> **EXERCISE PROMPT**
Omitting all images, give the entries that follow again exactly as they read.

> **DATA FOR THIS EXERCISE**
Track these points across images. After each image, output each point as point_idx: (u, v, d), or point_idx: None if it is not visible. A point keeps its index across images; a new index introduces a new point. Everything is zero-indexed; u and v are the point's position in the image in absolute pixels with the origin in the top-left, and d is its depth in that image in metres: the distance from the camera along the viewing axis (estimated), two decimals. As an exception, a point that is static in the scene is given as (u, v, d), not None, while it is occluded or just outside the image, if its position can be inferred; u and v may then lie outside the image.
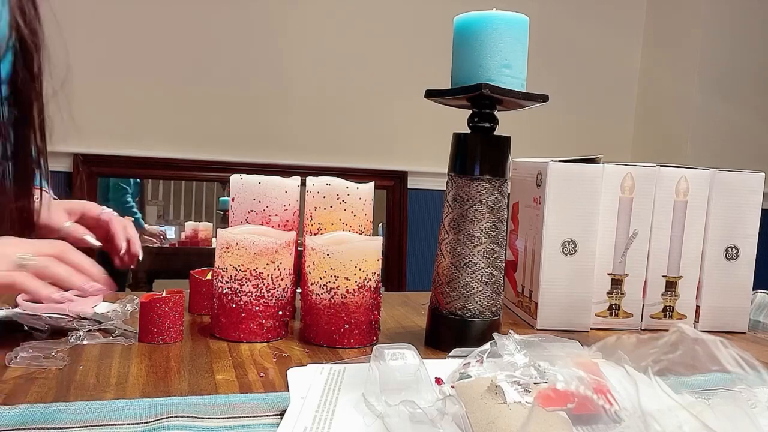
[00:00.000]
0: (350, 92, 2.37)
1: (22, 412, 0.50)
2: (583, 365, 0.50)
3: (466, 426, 0.47)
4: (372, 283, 0.72)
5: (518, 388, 0.49)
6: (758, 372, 0.45)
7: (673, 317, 0.88)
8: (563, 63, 2.51)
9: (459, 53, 0.70)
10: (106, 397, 0.55)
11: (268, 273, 0.71)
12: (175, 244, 2.39)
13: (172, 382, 0.59)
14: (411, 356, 0.56)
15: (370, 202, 0.80)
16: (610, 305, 0.87)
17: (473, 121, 0.72)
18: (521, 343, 0.55)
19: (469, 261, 0.71)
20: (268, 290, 0.72)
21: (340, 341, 0.71)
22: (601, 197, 0.85)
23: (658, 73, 2.58)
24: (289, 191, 0.79)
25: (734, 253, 0.88)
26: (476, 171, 0.71)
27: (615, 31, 2.61)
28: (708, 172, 0.87)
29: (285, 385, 0.59)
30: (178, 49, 2.20)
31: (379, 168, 2.37)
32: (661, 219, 0.87)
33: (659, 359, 0.48)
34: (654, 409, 0.43)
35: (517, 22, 0.69)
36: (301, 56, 2.31)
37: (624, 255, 0.86)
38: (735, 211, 0.87)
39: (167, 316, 0.69)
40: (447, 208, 0.73)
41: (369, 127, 2.40)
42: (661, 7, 2.58)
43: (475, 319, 0.72)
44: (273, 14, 2.27)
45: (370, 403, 0.52)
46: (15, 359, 0.61)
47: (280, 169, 2.20)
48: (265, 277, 0.71)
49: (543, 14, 2.37)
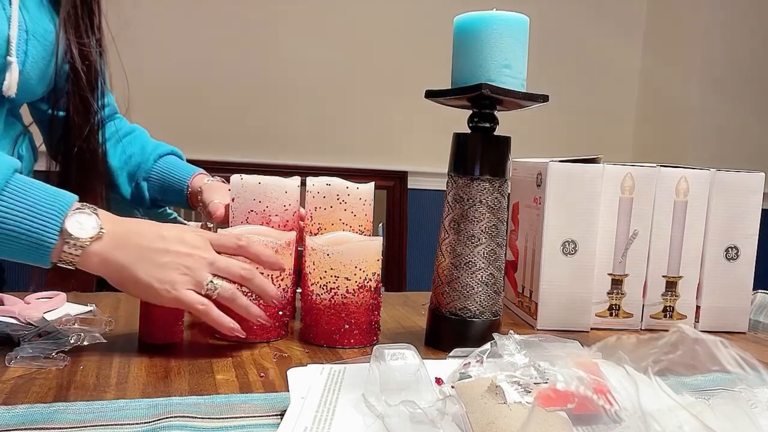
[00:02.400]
0: (350, 92, 2.37)
1: (22, 412, 0.50)
2: (584, 365, 0.50)
3: (466, 426, 0.47)
4: (372, 283, 0.72)
5: (518, 388, 0.49)
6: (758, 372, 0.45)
7: (673, 317, 0.88)
8: (563, 63, 2.51)
9: (459, 53, 0.70)
10: (107, 397, 0.55)
11: (269, 273, 0.71)
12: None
13: (172, 382, 0.59)
14: (411, 356, 0.56)
15: (370, 203, 0.80)
16: (610, 305, 0.87)
17: (473, 121, 0.72)
18: (521, 343, 0.55)
19: (469, 261, 0.71)
20: (269, 290, 0.72)
21: (341, 341, 0.71)
22: (601, 197, 0.85)
23: (658, 73, 2.58)
24: (289, 191, 0.79)
25: (734, 253, 0.88)
26: (476, 171, 0.71)
27: (615, 31, 2.60)
28: (708, 172, 0.87)
29: (285, 385, 0.59)
30: (177, 49, 2.19)
31: (379, 168, 2.37)
32: (661, 219, 0.87)
33: (659, 359, 0.48)
34: (654, 409, 0.43)
35: (517, 22, 0.69)
36: (302, 56, 2.31)
37: (624, 255, 0.86)
38: (735, 211, 0.87)
39: (167, 317, 0.69)
40: (447, 208, 0.73)
41: (369, 127, 2.39)
42: (661, 7, 2.58)
43: (475, 319, 0.72)
44: (273, 14, 2.27)
45: (370, 403, 0.52)
46: (15, 359, 0.61)
47: (281, 170, 2.19)
48: (266, 277, 0.71)
49: (543, 14, 2.37)
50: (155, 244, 0.64)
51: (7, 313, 0.72)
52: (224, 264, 0.66)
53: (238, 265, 0.66)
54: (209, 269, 0.65)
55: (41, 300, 0.78)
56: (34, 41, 0.83)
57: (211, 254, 0.65)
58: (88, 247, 0.61)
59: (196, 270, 0.64)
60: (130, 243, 0.63)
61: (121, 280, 0.64)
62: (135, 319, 0.73)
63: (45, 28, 0.85)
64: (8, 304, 0.75)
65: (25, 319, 0.71)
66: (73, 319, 0.74)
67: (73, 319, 0.74)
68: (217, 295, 0.64)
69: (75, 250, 0.61)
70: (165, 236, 0.65)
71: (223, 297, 0.65)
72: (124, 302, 0.85)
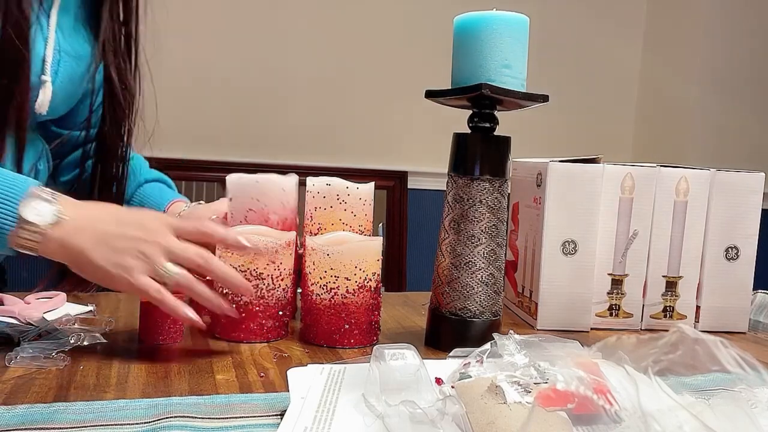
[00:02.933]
0: (350, 92, 2.37)
1: (22, 412, 0.50)
2: (584, 365, 0.50)
3: (466, 426, 0.47)
4: (372, 283, 0.72)
5: (518, 388, 0.49)
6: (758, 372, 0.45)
7: (673, 317, 0.88)
8: (563, 63, 2.51)
9: (459, 53, 0.70)
10: (107, 397, 0.55)
11: (269, 273, 0.71)
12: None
13: (172, 382, 0.59)
14: (411, 356, 0.56)
15: (370, 203, 0.80)
16: (610, 305, 0.87)
17: (473, 121, 0.72)
18: (521, 343, 0.55)
19: (469, 261, 0.71)
20: (269, 290, 0.72)
21: (341, 341, 0.71)
22: (601, 197, 0.85)
23: (658, 73, 2.58)
24: (287, 189, 0.79)
25: (734, 253, 0.88)
26: (476, 171, 0.71)
27: (615, 31, 2.60)
28: (708, 172, 0.87)
29: (285, 385, 0.59)
30: (177, 49, 2.19)
31: (379, 168, 2.37)
32: (661, 219, 0.87)
33: (659, 359, 0.48)
34: (654, 409, 0.43)
35: (517, 22, 0.69)
36: (302, 56, 2.31)
37: (624, 255, 0.86)
38: (735, 211, 0.87)
39: (167, 316, 0.69)
40: (447, 208, 0.73)
41: (369, 127, 2.39)
42: (661, 7, 2.58)
43: (475, 319, 0.72)
44: (273, 14, 2.27)
45: (370, 403, 0.52)
46: (15, 359, 0.61)
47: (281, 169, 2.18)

> **FINISHED TASK**
Track these points across images. After each image, output each point as point_idx: (u, v, d), or point_idx: None if it is not visible. A point keeps its index across images; a new index introduces a new point. Everything is zero-indexed; u and v are the point's position in the image in absolute pixels with the origin in the top-left, and d is its depth in that image in metres: the distance from the camera along the viewing axis (estimated), two decimals. As an exception, a point that is static in the scene is given as (u, v, d), not None, while it is occluded or just outside the image, if its position can be inferred; u and v may then lie outside the image.
[00:00.000]
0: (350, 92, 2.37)
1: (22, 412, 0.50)
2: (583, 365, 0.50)
3: (466, 426, 0.47)
4: (372, 283, 0.72)
5: (518, 388, 0.49)
6: (758, 372, 0.45)
7: (673, 317, 0.88)
8: (563, 63, 2.51)
9: (459, 53, 0.70)
10: (106, 397, 0.55)
11: (268, 273, 0.71)
12: (175, 244, 2.39)
13: (172, 382, 0.59)
14: (411, 356, 0.56)
15: (370, 202, 0.80)
16: (610, 305, 0.87)
17: (473, 121, 0.72)
18: (521, 343, 0.55)
19: (469, 261, 0.71)
20: (268, 290, 0.72)
21: (340, 341, 0.71)
22: (601, 197, 0.85)
23: (658, 73, 2.58)
24: (289, 191, 0.79)
25: (734, 253, 0.88)
26: (476, 171, 0.71)
27: (615, 31, 2.61)
28: (708, 172, 0.87)
29: (285, 385, 0.59)
30: (178, 49, 2.20)
31: (379, 168, 2.37)
32: (661, 219, 0.87)
33: (659, 359, 0.48)
34: (654, 409, 0.43)
35: (517, 22, 0.69)
36: (301, 56, 2.31)
37: (624, 255, 0.86)
38: (735, 211, 0.87)
39: (167, 316, 0.69)
40: (447, 208, 0.73)
41: (369, 127, 2.40)
42: (661, 7, 2.58)
43: (475, 319, 0.72)
44: (273, 14, 2.27)
45: (370, 403, 0.52)
46: (15, 359, 0.61)
47: (280, 169, 2.20)
48: (265, 277, 0.71)
49: (543, 14, 2.37)
[00:02.400]
0: (350, 92, 2.37)
1: (22, 412, 0.50)
2: (584, 365, 0.50)
3: (466, 426, 0.47)
4: (372, 283, 0.72)
5: (518, 388, 0.49)
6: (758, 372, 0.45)
7: (673, 317, 0.88)
8: (563, 63, 2.51)
9: (459, 53, 0.70)
10: (107, 397, 0.55)
11: (269, 273, 0.71)
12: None
13: (172, 382, 0.59)
14: (411, 356, 0.56)
15: (370, 203, 0.80)
16: (610, 305, 0.87)
17: (473, 121, 0.72)
18: (521, 343, 0.55)
19: (469, 261, 0.71)
20: (269, 290, 0.72)
21: (341, 341, 0.71)
22: (601, 197, 0.85)
23: (658, 73, 2.58)
24: (289, 191, 0.79)
25: (734, 253, 0.88)
26: (476, 171, 0.71)
27: (615, 31, 2.60)
28: (708, 172, 0.87)
29: (285, 385, 0.59)
30: (177, 49, 2.19)
31: (379, 168, 2.37)
32: (661, 219, 0.87)
33: (659, 359, 0.48)
34: (654, 409, 0.43)
35: (517, 22, 0.69)
36: (302, 56, 2.31)
37: (624, 255, 0.86)
38: (735, 211, 0.87)
39: (167, 317, 0.69)
40: (447, 208, 0.73)
41: (369, 127, 2.39)
42: (661, 7, 2.58)
43: (475, 319, 0.72)
44: (273, 14, 2.27)
45: (370, 403, 0.52)
46: (15, 359, 0.61)
47: (281, 170, 2.19)
48: (266, 277, 0.71)
49: (543, 14, 2.37)
50: (155, 244, 0.64)
51: (7, 313, 0.72)
52: (224, 264, 0.66)
53: (238, 265, 0.66)
54: (209, 269, 0.65)
55: (41, 300, 0.78)
56: (34, 41, 0.83)
57: (211, 254, 0.65)
58: (88, 247, 0.61)
59: (196, 270, 0.64)
60: (130, 243, 0.63)
61: (121, 280, 0.64)
62: (135, 319, 0.73)
63: (45, 28, 0.85)
64: (8, 304, 0.75)
65: (25, 319, 0.71)
66: (73, 319, 0.74)
67: (73, 319, 0.74)
68: (217, 295, 0.64)
69: (75, 250, 0.61)
70: (165, 236, 0.65)
71: (223, 297, 0.65)
72: (124, 302, 0.85)
[00:02.933]
0: (350, 92, 2.37)
1: (22, 412, 0.50)
2: (584, 365, 0.50)
3: (466, 426, 0.47)
4: (372, 283, 0.72)
5: (518, 388, 0.49)
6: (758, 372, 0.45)
7: (673, 317, 0.88)
8: (563, 63, 2.51)
9: (459, 53, 0.70)
10: (107, 397, 0.55)
11: (269, 273, 0.71)
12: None
13: (172, 382, 0.59)
14: (411, 356, 0.56)
15: (370, 203, 0.80)
16: (610, 305, 0.87)
17: (473, 121, 0.72)
18: (521, 343, 0.55)
19: (469, 261, 0.71)
20: (269, 290, 0.72)
21: (341, 341, 0.71)
22: (601, 197, 0.85)
23: (658, 73, 2.58)
24: (287, 189, 0.79)
25: (734, 253, 0.88)
26: (476, 171, 0.71)
27: (615, 31, 2.60)
28: (708, 172, 0.87)
29: (285, 385, 0.59)
30: (177, 49, 2.19)
31: (379, 168, 2.37)
32: (661, 219, 0.87)
33: (659, 359, 0.48)
34: (654, 409, 0.43)
35: (517, 22, 0.69)
36: (302, 56, 2.31)
37: (624, 255, 0.86)
38: (735, 211, 0.87)
39: (167, 316, 0.69)
40: (447, 208, 0.73)
41: (369, 127, 2.39)
42: (661, 7, 2.58)
43: (475, 319, 0.72)
44: (273, 14, 2.27)
45: (370, 403, 0.52)
46: (15, 359, 0.61)
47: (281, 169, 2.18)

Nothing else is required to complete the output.